My point is that for the WS, their memories of past events are being processed in a very typical way. Some things stand out, others are forgotten, and there seems to be no more rhyme or reason to it than if I asked you what you ate for lunch twenty-five years ago. You might remember some places you ate frequently or what you liked on the menu, but the details are fuzzy. So, you are asking questions from a position of trauma. In your mind, these things were too important to forget. But WS's aren't traumatized by their own actions. These events aren't stored any differently than other events. In fact, if the WS is traumatized at the time of the cheating, it's even less likely that the memories would be clear, sharp, and in narrative order.

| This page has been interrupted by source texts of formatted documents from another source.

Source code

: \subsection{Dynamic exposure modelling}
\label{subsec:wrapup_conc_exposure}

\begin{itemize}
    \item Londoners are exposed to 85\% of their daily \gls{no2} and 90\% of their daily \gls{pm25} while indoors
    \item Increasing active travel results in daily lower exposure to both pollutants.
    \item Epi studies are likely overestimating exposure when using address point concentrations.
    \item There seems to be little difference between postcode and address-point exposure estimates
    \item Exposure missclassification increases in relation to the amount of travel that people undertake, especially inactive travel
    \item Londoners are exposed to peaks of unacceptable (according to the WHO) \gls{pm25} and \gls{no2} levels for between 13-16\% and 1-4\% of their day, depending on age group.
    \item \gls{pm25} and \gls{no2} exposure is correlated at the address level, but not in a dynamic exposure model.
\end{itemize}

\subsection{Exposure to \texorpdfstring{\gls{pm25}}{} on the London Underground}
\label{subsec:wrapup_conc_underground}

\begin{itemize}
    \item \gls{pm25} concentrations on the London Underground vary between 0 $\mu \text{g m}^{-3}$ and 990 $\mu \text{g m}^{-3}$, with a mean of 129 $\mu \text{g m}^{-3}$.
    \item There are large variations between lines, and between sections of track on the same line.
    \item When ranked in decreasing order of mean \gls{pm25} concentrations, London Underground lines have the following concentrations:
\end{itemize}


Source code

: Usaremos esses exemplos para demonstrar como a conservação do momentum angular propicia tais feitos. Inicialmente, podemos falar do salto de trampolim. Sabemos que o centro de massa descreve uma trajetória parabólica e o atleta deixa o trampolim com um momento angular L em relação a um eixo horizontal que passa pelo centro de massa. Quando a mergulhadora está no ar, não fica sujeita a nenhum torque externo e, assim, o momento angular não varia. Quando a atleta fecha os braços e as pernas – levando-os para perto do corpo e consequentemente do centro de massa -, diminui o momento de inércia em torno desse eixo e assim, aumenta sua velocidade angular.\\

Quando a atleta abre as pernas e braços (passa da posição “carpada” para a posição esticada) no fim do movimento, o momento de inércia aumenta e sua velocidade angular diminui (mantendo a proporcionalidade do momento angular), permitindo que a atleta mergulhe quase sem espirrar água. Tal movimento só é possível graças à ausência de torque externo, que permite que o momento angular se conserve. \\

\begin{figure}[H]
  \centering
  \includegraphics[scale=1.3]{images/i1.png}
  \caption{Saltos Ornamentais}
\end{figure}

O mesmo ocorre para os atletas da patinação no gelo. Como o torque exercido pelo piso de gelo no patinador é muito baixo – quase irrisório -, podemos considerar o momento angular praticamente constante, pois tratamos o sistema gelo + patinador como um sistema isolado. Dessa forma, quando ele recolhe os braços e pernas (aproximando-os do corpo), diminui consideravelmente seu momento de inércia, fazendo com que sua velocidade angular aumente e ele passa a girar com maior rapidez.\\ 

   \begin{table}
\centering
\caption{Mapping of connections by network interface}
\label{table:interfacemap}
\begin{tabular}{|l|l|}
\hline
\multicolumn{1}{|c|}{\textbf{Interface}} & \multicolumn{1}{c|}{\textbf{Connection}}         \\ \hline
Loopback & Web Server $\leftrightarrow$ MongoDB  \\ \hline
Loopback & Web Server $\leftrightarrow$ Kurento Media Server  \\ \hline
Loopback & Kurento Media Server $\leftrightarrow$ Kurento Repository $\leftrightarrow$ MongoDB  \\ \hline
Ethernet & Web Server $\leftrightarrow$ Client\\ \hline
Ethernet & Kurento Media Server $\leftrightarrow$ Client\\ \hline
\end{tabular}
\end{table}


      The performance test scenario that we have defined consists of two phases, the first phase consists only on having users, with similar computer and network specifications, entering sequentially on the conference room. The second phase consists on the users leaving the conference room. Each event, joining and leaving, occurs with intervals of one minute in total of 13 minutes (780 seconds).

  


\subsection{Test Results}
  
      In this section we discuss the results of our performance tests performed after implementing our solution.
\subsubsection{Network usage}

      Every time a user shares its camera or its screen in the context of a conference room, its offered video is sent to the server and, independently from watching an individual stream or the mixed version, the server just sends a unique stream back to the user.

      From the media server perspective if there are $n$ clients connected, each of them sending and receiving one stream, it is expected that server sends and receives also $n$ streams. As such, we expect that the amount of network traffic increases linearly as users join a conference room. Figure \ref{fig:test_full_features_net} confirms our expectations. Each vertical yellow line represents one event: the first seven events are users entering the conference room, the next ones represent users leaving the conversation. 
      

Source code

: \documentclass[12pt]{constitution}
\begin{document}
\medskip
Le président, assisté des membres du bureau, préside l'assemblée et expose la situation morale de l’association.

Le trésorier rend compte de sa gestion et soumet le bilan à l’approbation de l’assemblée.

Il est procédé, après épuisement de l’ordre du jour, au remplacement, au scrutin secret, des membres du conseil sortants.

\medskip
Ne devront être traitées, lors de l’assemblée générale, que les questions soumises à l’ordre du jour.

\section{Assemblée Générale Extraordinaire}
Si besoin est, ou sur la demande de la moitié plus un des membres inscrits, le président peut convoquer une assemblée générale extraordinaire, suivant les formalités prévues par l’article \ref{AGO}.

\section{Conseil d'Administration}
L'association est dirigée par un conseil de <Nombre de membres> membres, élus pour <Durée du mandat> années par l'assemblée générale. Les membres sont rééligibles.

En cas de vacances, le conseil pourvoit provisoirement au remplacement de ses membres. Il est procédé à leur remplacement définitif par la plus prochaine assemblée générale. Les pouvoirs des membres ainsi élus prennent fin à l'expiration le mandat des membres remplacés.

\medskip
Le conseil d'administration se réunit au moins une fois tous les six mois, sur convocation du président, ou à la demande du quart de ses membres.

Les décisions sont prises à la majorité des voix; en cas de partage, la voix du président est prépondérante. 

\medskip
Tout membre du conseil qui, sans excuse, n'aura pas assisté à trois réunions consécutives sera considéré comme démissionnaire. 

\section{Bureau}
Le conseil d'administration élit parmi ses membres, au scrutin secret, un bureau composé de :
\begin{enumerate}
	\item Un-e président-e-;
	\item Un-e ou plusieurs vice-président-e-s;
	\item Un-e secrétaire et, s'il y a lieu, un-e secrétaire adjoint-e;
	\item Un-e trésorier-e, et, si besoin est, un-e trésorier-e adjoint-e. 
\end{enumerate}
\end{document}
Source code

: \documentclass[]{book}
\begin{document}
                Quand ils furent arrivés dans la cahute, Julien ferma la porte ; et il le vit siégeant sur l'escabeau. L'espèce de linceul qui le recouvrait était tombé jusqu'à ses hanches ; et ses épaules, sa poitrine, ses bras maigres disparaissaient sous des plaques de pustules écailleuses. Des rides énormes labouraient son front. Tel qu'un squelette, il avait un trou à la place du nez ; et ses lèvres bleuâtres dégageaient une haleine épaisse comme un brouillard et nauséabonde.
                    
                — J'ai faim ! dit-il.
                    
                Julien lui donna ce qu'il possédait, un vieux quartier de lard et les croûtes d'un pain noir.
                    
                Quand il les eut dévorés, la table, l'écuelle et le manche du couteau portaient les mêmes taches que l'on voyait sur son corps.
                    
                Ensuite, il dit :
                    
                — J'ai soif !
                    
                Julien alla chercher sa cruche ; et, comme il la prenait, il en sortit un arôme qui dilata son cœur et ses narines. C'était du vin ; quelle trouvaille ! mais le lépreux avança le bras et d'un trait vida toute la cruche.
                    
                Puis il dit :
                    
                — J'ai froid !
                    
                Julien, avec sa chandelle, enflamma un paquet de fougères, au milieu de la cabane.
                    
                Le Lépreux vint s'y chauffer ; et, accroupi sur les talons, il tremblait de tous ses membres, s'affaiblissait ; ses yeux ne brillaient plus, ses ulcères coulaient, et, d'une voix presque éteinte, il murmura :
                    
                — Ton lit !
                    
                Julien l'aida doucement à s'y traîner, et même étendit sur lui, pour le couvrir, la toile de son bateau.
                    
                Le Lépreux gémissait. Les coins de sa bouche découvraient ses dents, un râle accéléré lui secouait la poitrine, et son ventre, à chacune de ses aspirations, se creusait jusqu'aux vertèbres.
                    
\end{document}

The other thing you've brought up a couple of times now is that your memories are "tainted". But that too is colored by trauma. I'm over five years out in a 35+ year marriage, and that was my reaction too, everything was tainted, nothing had meant enough to my WH that he wouldn't cheat, I had wasted my life on a worthless liar. But this too is a matter of perspective. You get a few years out from it, process the trauma, heal from the depression, and normal perspective returns. My life wasn't a waste. My memories have meaning and value. And while it's true that there were times my WH was pulling the wool over my eyes, for the vast majority of time, he wasn't.
Bottom line, trauma changes everything. But after awhile, the trauma gets resolved and you can see the world as it IS again. The memories you valued before, can (and probably will) be of value to you again. I know how hard that is to believe when you're in such a starkly bleak place in your life, but it gets better. Really, it does.
Without doubt, your WW robbed you of agency when she cheated before marriage. You might have decided not to marry her at all. And she doesn't have a time machine to go back and return that option to you. So, it's definitely within your purview to decide that it was a deal-breaker and opt to end the relationship. That said, the trauma WILL resolve itself at some point and these two factors you're citing above will not feel immediate and imperative the way they do right now. I just wanted to point that out to you in case you have any reservations.
For more in depth information on trauma and how it affects both your mind and your body, consider reading through a copy of The Body Keeps Score by Bessel van der Kolk. It explained so much of what I was going through, and I felt much better realizing that my trauma, and the way it had colored my outlook on life, was recoverable. I knew what steps I needed to take after that, and I could hang onto the knowledge that it was a temporary state of being.